If you keep fail-open behavior, track it with SLO-level signals. Otherwise it becomes invisible technical debt.

lock-fallback-runbook.sh
bash
# 1) Watch fallback metric
# sum(rate(cordum_workflow_lock_fallback_total[5m])) by (pod)

# 2) Correlate with duplicate processing signals
# - repeated step completions for same run_id
# - repeated publish attempts for same job_id

# 3) Check lock backend health window
# redis-cli INFO replication
# redis-cli PING

# 4) Inspect logs for explicit fallback signal
# "distributed lock failed — using local-only lock"

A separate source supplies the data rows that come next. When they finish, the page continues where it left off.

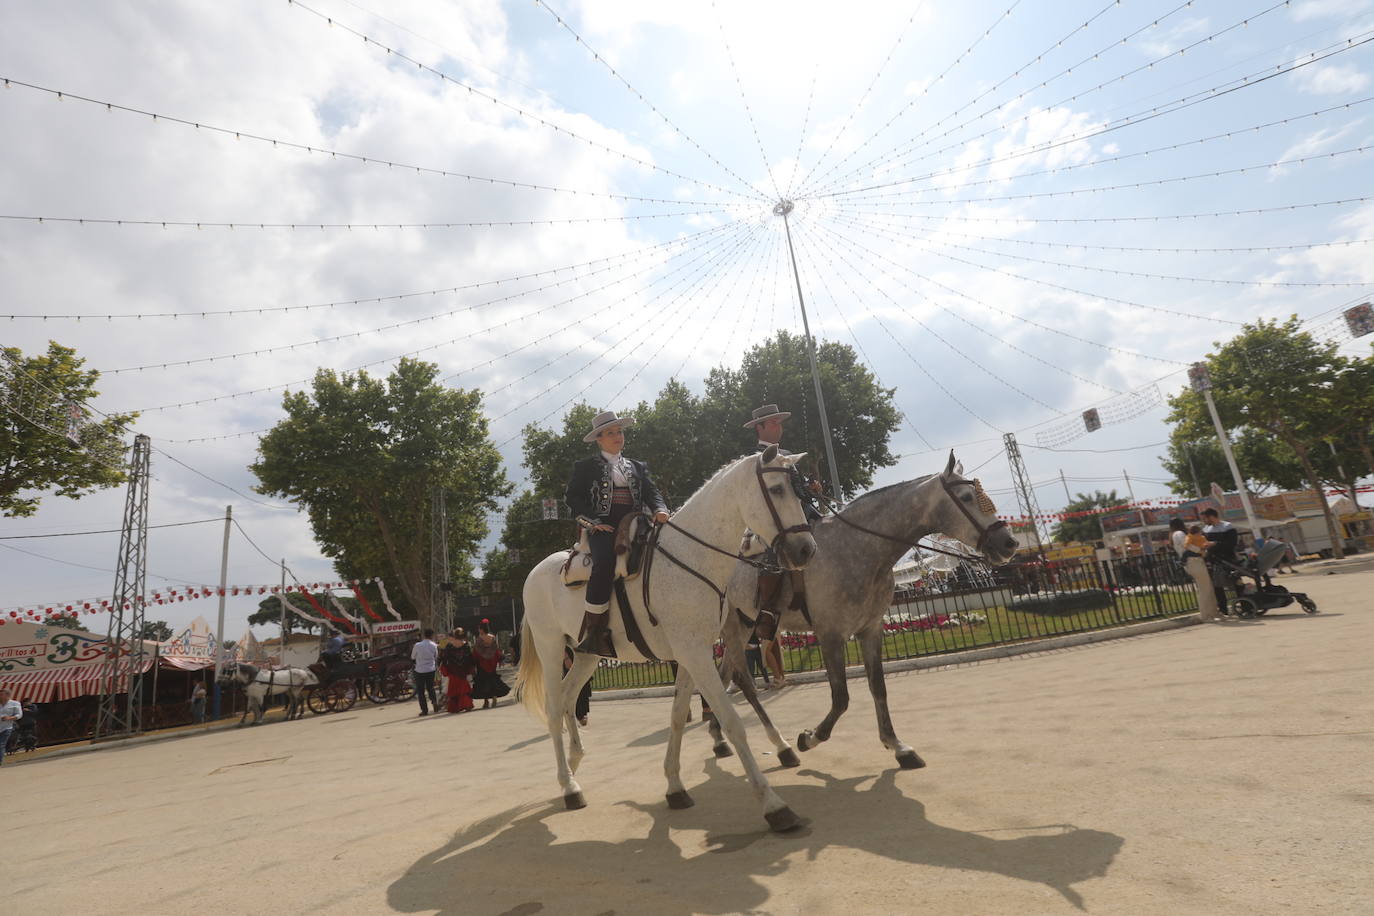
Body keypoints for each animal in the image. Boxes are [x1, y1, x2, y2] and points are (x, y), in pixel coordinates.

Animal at [516, 447, 813, 834]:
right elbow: (733, 721)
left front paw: (674, 787)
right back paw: (569, 787)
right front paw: (775, 806)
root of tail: (535, 571)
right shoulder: (696, 652)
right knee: (553, 708)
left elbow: (676, 717)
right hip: (551, 647)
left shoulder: (691, 652)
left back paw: (574, 763)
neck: (693, 557)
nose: (807, 550)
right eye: (777, 489)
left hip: (586, 654)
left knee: (568, 699)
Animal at [697, 455, 1022, 769]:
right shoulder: (830, 635)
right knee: (743, 682)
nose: (1010, 542)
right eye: (966, 497)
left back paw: (719, 738)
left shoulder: (871, 628)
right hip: (733, 629)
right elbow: (841, 697)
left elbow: (878, 687)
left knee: (724, 677)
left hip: (746, 625)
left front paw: (897, 746)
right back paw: (782, 747)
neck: (859, 548)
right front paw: (810, 737)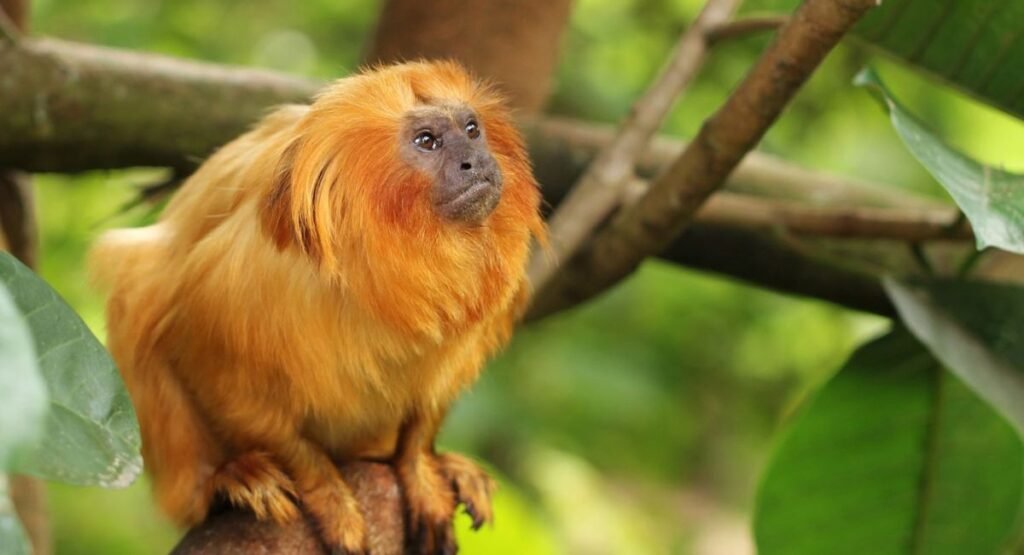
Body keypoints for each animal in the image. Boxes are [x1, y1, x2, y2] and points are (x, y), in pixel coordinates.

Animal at [90, 60, 546, 554]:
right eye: (427, 141)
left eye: (472, 130)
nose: (475, 161)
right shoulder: (247, 281)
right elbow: (220, 378)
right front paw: (328, 495)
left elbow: (429, 404)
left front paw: (422, 470)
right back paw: (223, 480)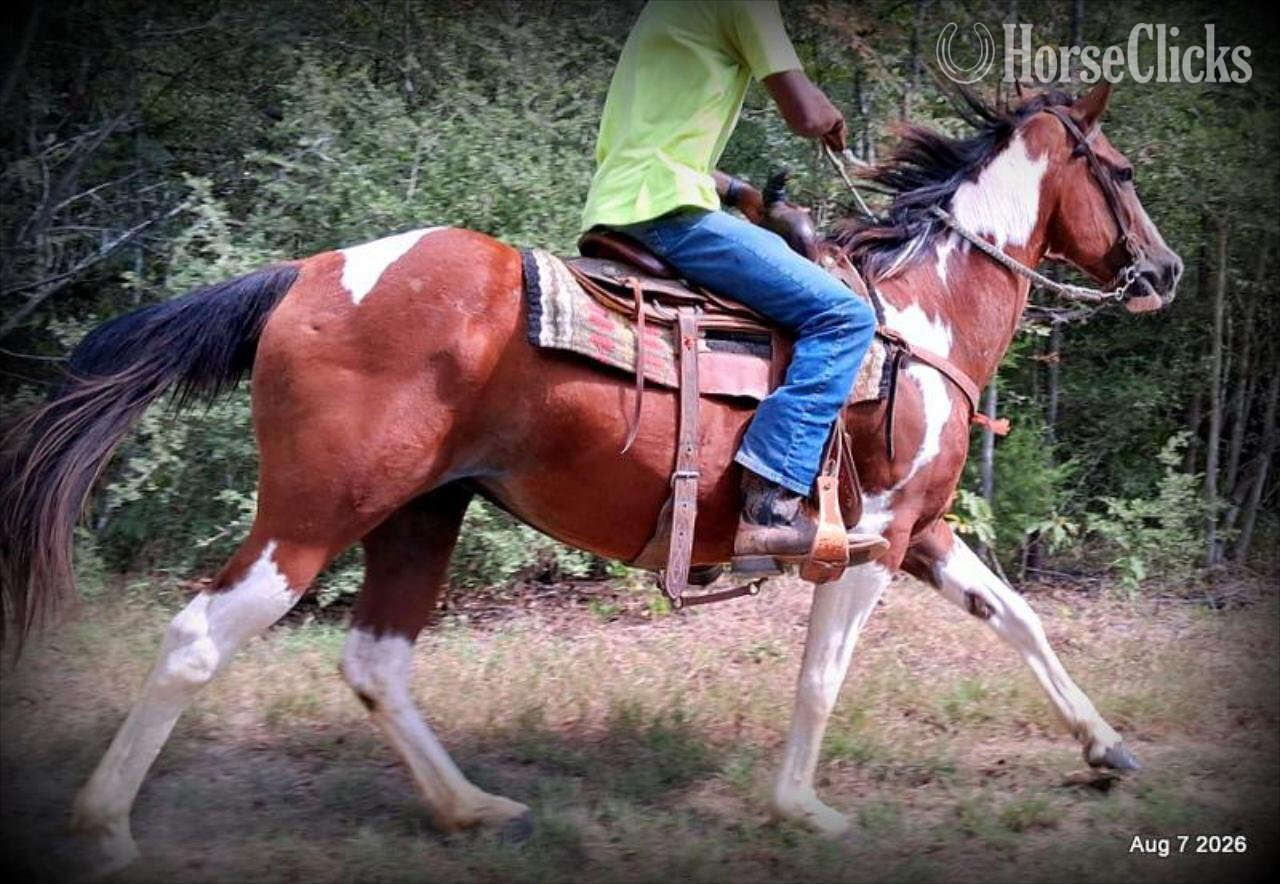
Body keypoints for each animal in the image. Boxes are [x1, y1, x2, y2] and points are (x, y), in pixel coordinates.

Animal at [1, 82, 1181, 873]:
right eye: (1120, 171)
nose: (1163, 271)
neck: (916, 315)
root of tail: (310, 273)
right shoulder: (873, 539)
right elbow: (821, 675)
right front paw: (804, 809)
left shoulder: (920, 529)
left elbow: (1017, 617)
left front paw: (1107, 747)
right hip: (315, 513)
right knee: (200, 636)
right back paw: (106, 826)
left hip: (421, 511)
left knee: (377, 660)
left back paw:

# 5) Escalation policy example
# - if fallback rate > 0.1/s for 5m and duplicate-run rate rises,
#   switch to fail-closed mode for high-risk workflows.

# 6) Recovery validation
# after lock backend recovery, fallback metric should return to near-zero

Limitations and tradeoffs

ApproachUpsideDownside
Fail open on lock error (current workflow path)Higher continuity during transient lock backend outages.Cross-replica races are possible; correctness burden moves to idempotency and conflict handling.
Fail closed on lock errorStronger correctness posture under lock failures.Reduced availability; stuck workflows until lock service recovers.
Policy split by workflow riskKeep low-risk flows moving while high-risk flows pause on lock errors.More policy complexity and testing overhead.
  • - I found solid lock-path tests for success, TTL expiry, and renewal, but no direct test for lock-service error fallback and metric increments.
  • - Fail-open policies need idempotent side effects. Without that, retries and races write different truths.
  • - If fallback is rare and unexercised, it can become the least reliable code path in the system.

Next step

Implement this next:

  1. 1. Add a runtime flag for fail-open versus fail-closed lock-error policy per workflow risk class.
  2. 2. Add an integration test that forces `TryAcquireLock` errors and verifies fallback metric behavior.
  3. 3. Define an on-call threshold for fallback rate and duplicate-run indicators.
  4. 4. Run controlled chaos drills that drop lock backend connectivity for 30 to 120 seconds.

Continue with AI Agent Distributed Locking and AI Agent Lock Token Ownership.

Policy before incident

If your lock outage policy is undocumented, it still exists. It is just being decided in real time by whichever code path fires first.